FirstNet will add a lot of work but the way I see it, it will be as an expansion to the AT&T system. The one thing that AT&T will need to do is build the markets they may not have, like rural Alaska and Hawaii where there may be little or no coverage. They may also need to improve coverage where FirstNet needs to cover real estate. How will they do this? Partners, they will trade spectrum, specifically the Band 14 of FirstNet, to a smaller local carrier just like they do now. Then they will setup roaming between systems.
Roaming is relatively simple for carriers now. They just bill in whatever terms the contract states, by minute or by call, whatever. They do it all the time between all the carriers. This is how a basic MVNO agreement works. A company, like Virgin Mobile here in the US, has a billing system tied into a large carrier and then create an agreement billing by the minute, a bulk of minutes, or be billed by subscriber. These are ways that the MVNO can work and probably what Rivada will have to do to be competitive.

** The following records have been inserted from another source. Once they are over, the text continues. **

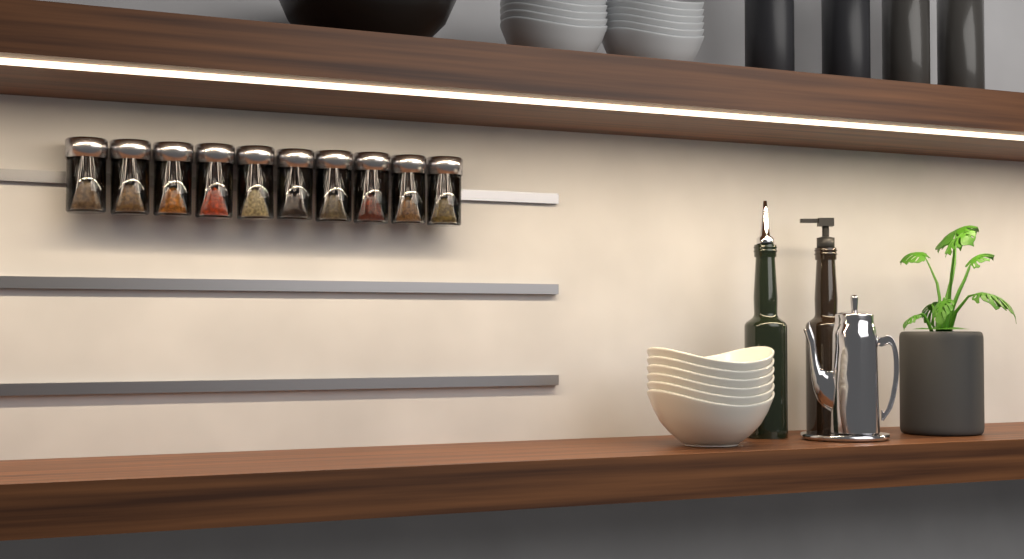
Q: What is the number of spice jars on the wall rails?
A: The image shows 10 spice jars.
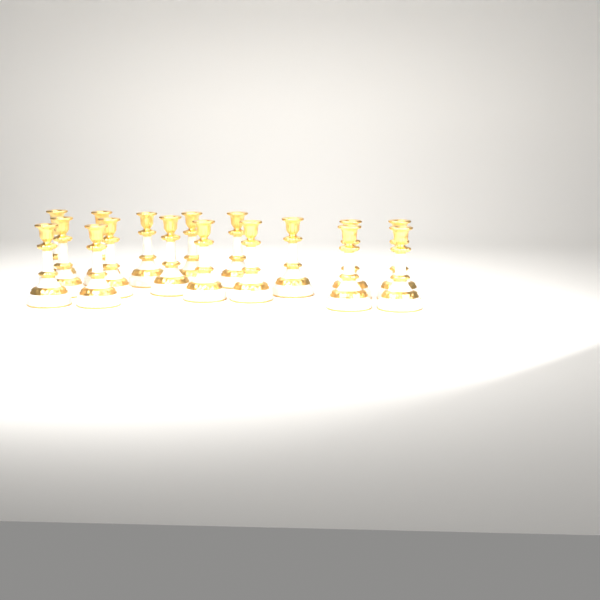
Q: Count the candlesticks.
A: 17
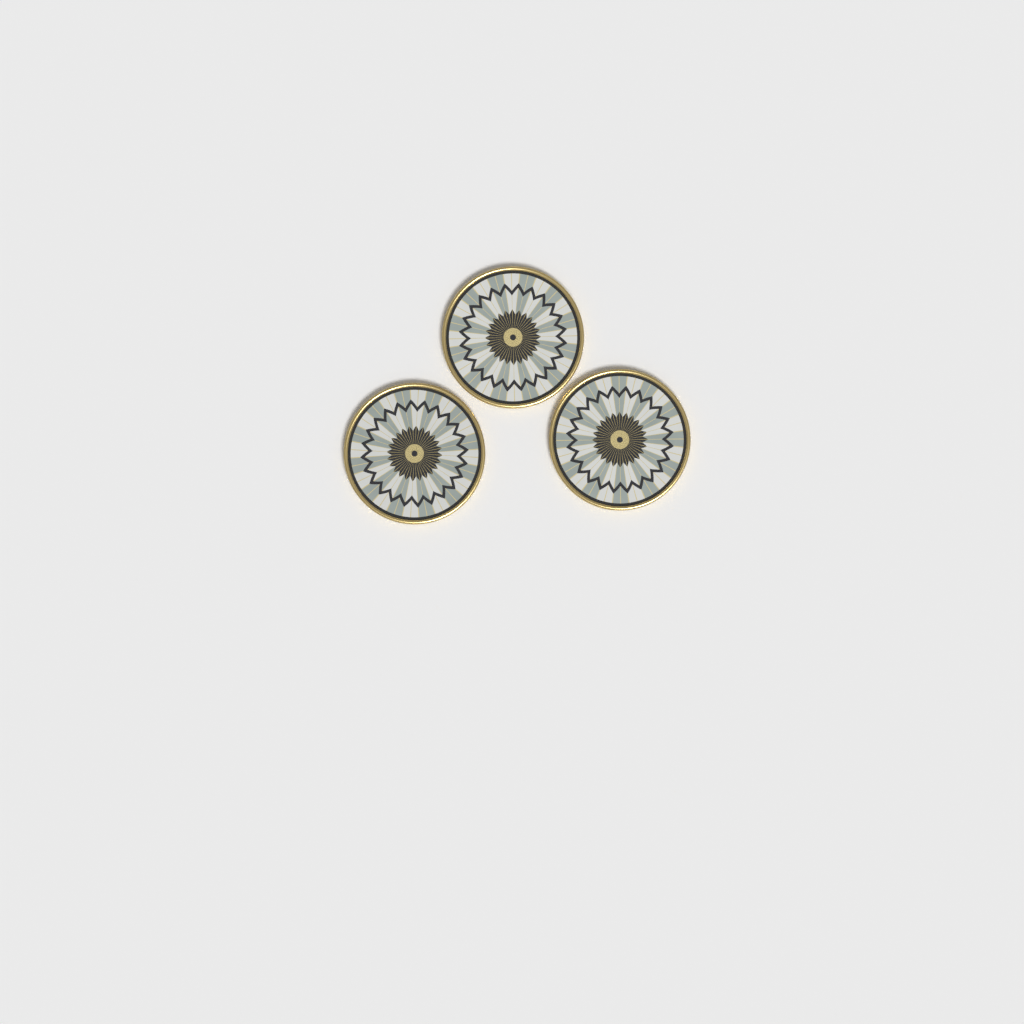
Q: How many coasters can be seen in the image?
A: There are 3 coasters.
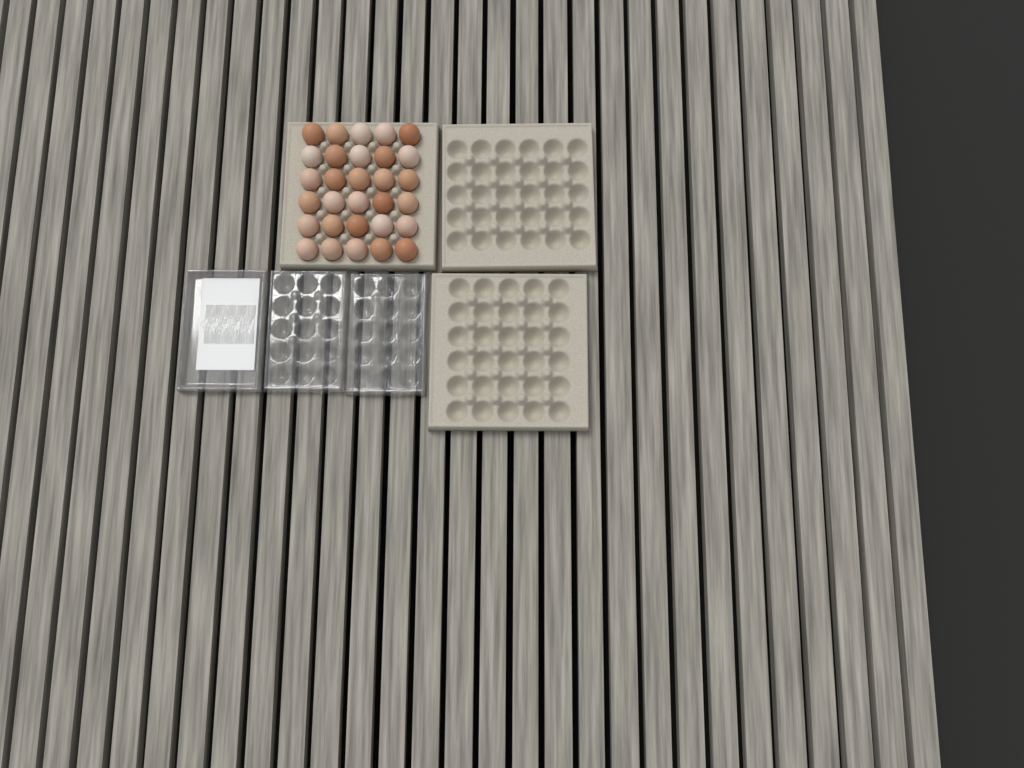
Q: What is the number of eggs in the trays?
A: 30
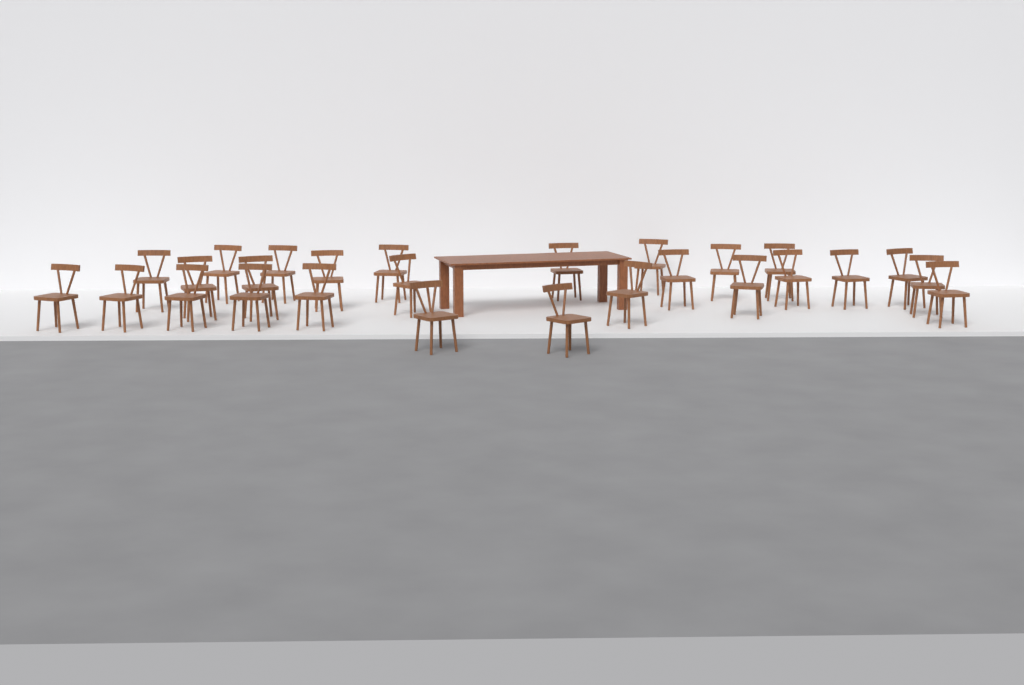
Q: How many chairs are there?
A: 27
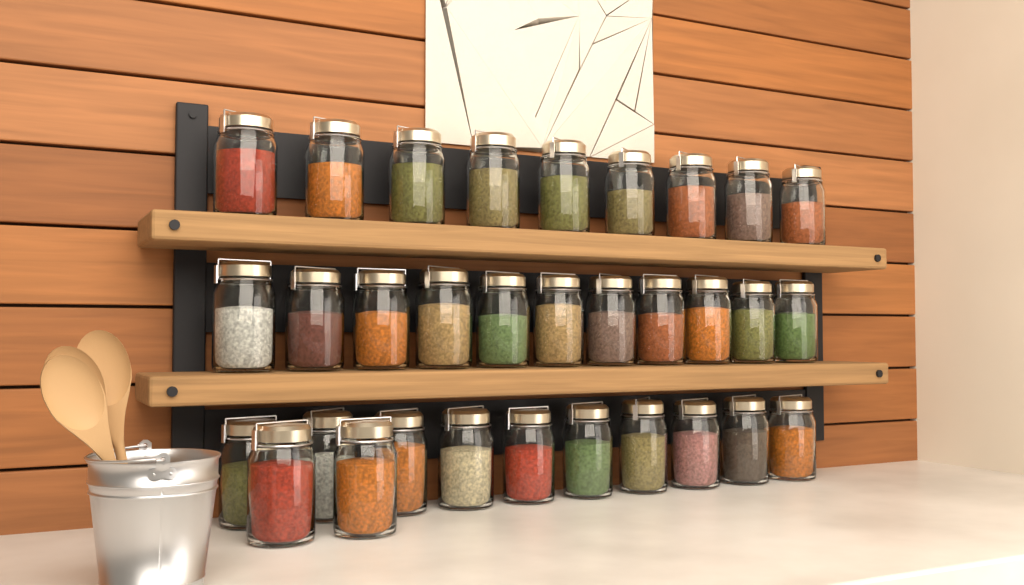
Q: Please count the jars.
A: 32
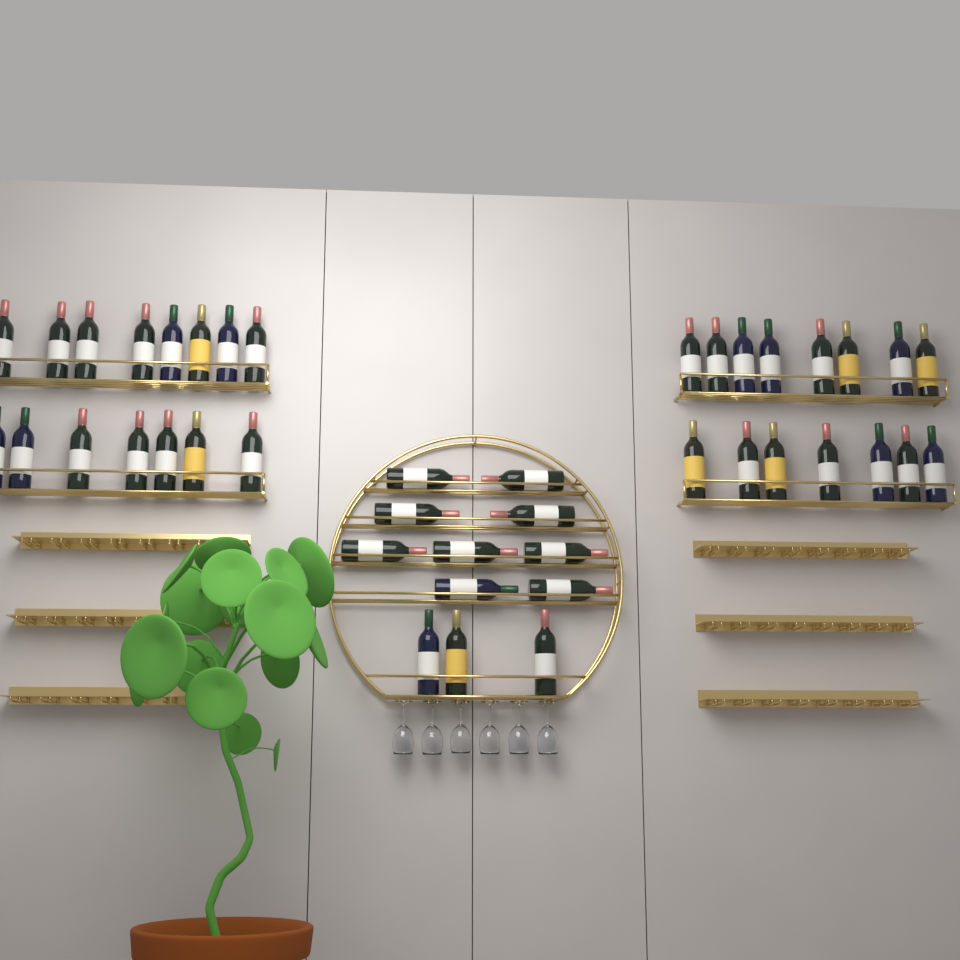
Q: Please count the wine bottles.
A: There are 42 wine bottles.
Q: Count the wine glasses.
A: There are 6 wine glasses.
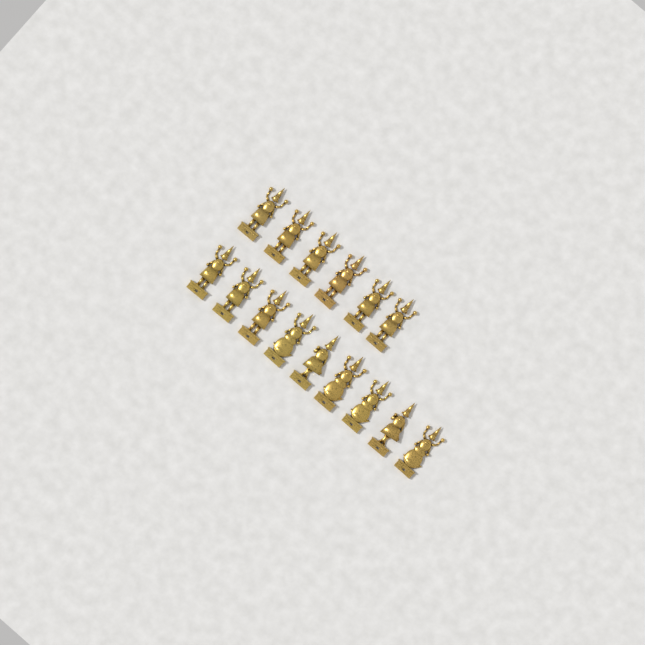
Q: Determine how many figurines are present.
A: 15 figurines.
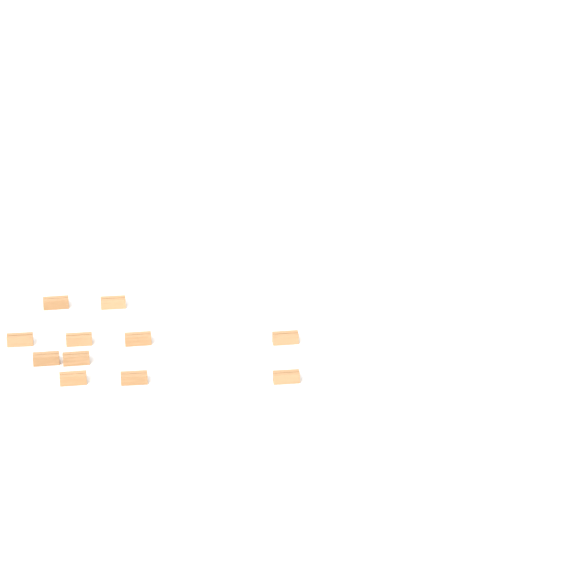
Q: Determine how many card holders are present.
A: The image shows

I was hoping that FirstNet would spark the industry, but I was wrong. It will merely help the dominance of the carriers over all the wireless systems in the USA.
I bring this up because public safety was the last stand for small business, the last stand for a regional business to do work outside of the carrier world. Broadcast appears to be changing and winding down. Broadcast was a place where smaller businesses were still prevalent. Well, those days are coming to a close, aren’t they? The 600MHz auction is shutting that door. Now, if you don’t do carrier work or tower modifications, then you had better be getting into pole placement for small cell expansion.
What a let-down, the FirstNet team took a long time to hand it over to a carrier. I guess it should not surprise me because they do LTE so well, but I thought it would be an opportunity for a new player to come in. With all of their money and backing, I have to root for Rivada just to see what they will do different. I know that the $6B budget that they have looks inviting, but the only realistic way they can get there is to partner with a carrier. It makes perfect sense for the FirstNet team.
So what can you do? Sit back and wait for the deployment, next year, hopefully early in 2017 we will see real work rolling out. I am looking forward to it!